Первая: это не может быть (ужасная чепуха, ерунда).
Вторая: в этом что-то есть, да, пожалуй, молодец! И третья: так это же все знают или это же давно известно!..
 …Когда кончилась жизнь вечернего института и нас перевели на дневное отделение, я попробовала писать очерки-наброски из студенческой жизни и из былей недавно оставленной «шарашки» с ее хлопотами, симпатиями и бедами. Но заканчивать начатое было некогда. Стипендии моей нам с мамой не хватало, почти все мои вечера поэтому и выходные дни съедала сдельная чертежная работа. Я гордилась — в черчении считалась «знаменитостью». Звонили незнакомые люди— от таких-то и таких-то.
 Я чертила очень быстро и, говорят, хорошо, используя много своих приемов. Из-за этого еще в «шарашке» взбунтовались чертежницы: им хотели снизить расценки— я вырабатывала ставку инженера.
 Черчением мы с Колей Сахаровым овладели с четырнадцати лет. Он доставал работу, и мы, портя глаза, копировали слепые, белесые синьки. В черчении я изучила все. Детали машин с их жирными крутыми линиями, замкнутыми под лекала контурами овалов, с тонкой штриховкой, будто натянутыми струнами арфы; геологические разрезы, похожие на пеструю восточную халву; на топографических картах я рассыпала значки живого и горелого леса, стелила штрихи болот, как шаткие мостки, брошенные погибающему в топях, протягивала густые синие жилы рек, в которых хотелось искупаться.
 Когда архитекторам было нужно срочно сдавать проекты к утру, я шла к ним в мастерскую или домой на ночь. Отмывала фасады домов, украшала подъезды могучими скульптурами обнявшихся рабочих или крестьянок со снопами, посылала по бледному голубому небу свободные кучевые облака. На рассвете с прозрачной легкостью на сердце возвращалась тихими обнаженными улицами, город принадлежал только мне.
 Приходило лето. Аудитории шумели, суетня в коридорах усиливалась: если не было практики, все выписывали проездные билеты и уезжали к родителям или в отпуск. А я быстро листала свою записную книжку: надо было возвестить московскому миру архитекторов и инженеров, что «знаменитый ас» черчения освободился.
 Через месяц я тоже уезжала. Из заработанных денег надо было уделить и маме на поездку к своим.

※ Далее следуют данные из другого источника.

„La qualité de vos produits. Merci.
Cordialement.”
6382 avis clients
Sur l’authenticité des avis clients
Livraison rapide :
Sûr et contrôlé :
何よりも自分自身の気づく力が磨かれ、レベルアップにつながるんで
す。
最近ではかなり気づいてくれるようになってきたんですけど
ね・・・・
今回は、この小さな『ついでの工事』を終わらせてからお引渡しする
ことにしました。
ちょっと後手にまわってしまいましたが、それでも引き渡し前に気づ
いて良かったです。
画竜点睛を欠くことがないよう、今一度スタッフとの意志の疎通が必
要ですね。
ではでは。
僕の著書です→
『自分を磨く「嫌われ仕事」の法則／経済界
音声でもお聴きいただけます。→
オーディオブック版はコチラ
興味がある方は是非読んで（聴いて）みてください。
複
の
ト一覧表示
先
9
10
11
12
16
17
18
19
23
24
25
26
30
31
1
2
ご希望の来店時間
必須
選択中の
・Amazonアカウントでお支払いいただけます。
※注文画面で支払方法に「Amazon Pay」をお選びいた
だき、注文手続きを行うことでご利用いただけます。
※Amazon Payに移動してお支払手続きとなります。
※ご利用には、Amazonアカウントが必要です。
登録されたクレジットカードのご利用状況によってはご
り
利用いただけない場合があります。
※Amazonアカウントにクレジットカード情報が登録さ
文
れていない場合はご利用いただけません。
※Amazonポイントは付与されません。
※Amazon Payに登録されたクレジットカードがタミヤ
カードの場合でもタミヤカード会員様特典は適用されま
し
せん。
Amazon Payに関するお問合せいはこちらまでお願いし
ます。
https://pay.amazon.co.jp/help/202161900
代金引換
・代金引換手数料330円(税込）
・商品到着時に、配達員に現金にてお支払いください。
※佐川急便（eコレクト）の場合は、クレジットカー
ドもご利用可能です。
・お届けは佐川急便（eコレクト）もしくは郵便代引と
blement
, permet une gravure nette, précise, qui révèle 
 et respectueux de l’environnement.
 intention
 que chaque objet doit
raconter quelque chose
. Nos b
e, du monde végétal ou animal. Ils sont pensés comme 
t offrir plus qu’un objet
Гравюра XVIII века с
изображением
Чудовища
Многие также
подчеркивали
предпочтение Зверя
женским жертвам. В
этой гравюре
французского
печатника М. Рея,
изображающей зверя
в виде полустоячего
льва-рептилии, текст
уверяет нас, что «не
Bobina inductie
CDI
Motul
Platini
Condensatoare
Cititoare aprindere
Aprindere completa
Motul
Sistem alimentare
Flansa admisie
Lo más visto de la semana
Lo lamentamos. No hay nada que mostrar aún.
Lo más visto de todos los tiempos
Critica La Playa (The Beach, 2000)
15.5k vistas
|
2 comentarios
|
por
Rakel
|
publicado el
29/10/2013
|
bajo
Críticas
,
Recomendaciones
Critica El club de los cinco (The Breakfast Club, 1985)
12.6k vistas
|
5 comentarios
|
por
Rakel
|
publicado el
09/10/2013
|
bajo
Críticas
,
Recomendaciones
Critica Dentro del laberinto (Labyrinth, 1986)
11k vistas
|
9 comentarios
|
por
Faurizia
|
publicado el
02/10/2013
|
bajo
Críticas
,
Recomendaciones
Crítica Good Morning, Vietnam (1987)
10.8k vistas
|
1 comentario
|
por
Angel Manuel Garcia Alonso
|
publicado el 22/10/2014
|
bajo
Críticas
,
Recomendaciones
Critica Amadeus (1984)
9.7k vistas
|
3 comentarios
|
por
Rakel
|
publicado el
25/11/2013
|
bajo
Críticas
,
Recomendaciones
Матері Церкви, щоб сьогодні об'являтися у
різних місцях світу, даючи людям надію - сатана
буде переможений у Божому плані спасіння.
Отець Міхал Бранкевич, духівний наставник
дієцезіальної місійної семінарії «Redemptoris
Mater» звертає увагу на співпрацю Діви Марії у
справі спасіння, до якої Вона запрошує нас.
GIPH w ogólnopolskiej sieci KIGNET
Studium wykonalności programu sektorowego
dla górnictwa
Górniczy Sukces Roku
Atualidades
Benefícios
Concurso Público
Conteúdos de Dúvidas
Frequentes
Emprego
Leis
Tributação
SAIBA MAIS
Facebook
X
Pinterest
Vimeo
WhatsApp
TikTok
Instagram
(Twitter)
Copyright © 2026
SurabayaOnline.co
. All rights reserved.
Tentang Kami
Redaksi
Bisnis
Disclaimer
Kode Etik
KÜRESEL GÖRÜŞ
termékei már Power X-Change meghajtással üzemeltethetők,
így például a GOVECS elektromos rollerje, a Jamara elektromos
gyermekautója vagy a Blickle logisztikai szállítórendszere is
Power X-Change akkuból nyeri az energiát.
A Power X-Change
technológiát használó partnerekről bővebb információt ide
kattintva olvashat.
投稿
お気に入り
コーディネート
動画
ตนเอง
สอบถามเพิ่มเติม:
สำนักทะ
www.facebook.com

Говорят, судьба бывает трудная, легкая, злосчаcтная, удачливая, удивительная. Судьба — цепь случаев. Или их отсутствие. Узор, который сам плетется человеческой жизнью. Судьба — это прежде всего характер. Или, может, судьба — это то, что бесстрастно излагает наш придворный летописец — спокойный, лысый, удобно сидящий в кресле?
Все верно и неверно. Кто родился наследницей г английского престола, кто пигмейским красавцем на берегах Конго, а кто дворнягой без дома. Моя судьба не раз могла сложиться иначе. Могла уехать с милым-J дорогим на зимовку в Арктику, провела бы там три года, а то и больше, занялась бы каким-то не своим несложным делом. Могла стать киноактрисой — приглашали же играть героиню в одном из фильмов! Может, так бы и пошло.
 От героини я отказалась, на полярную станцию ехать помешал случай, даже два. А это очень много — два случая сразу.